Effect of synchronization of ruminal energy and nitrogen supply on in vitro microbial protein synthesis and rumen fermentation*

Abstract

Present study was conducted to evaluate the effect of synchronization of ruminal energy and nitrogen (N) supply on in vitro microbial protein synthesis (MPS) and rumen fermentation pattern. Commonly used tropical feeds and fodders(sorghum grain, maize grain, wheat bran, mustard cake, groundnut cake, maize fodder, oat fodder and wheat straw) were first evaluated in sacco for their organic matter and N degradation characteristics. The protein sources (mustard and groundnut-cake) had faster N degradation rate while energy source (sorghum grain) had faster whereas the other (maize grain) had slower rate of energy release.

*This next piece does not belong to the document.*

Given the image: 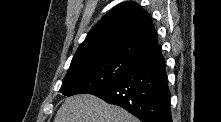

By varying the proportion of feed ingredients, 6 isonitrogenous and isocaloric diets were formulated and their synchrony index (SI) was calculated using in sacco degradability kinetic data. The diets were classified as high(HS), medium (MS) and low(LS) synchronous based on their SI with 2 diets in each category. These diets were evaluated for rumen fermentation parameters by in vitro gas production technique. The total gas production from HS and MS diets was significantly higher indicating higher fermentation while any specific trend in methane production was not observed. Degradability of HS and MS diets was significantly higher than that of LS diets. The NH3-N content in HS and MS diets was significantly lower indicating higher uptake of N from these diets while TCA-ppt N and total N content was significantly higher from these diets in comparison with LS diets. The TVFA and propionate production was higher in HS and MS diets while acetate production was higher in LS diets. Acetate: propionate ratio was significantly lower in HS and LS diets. The HS and MS diets produced significantly higher amount of microbial N with greater efficiency of MPS. It was concluded that due to synchronization of energy and N supply, the in vitro rumen fermentation was improved with higher MPS and efficiency of N capture.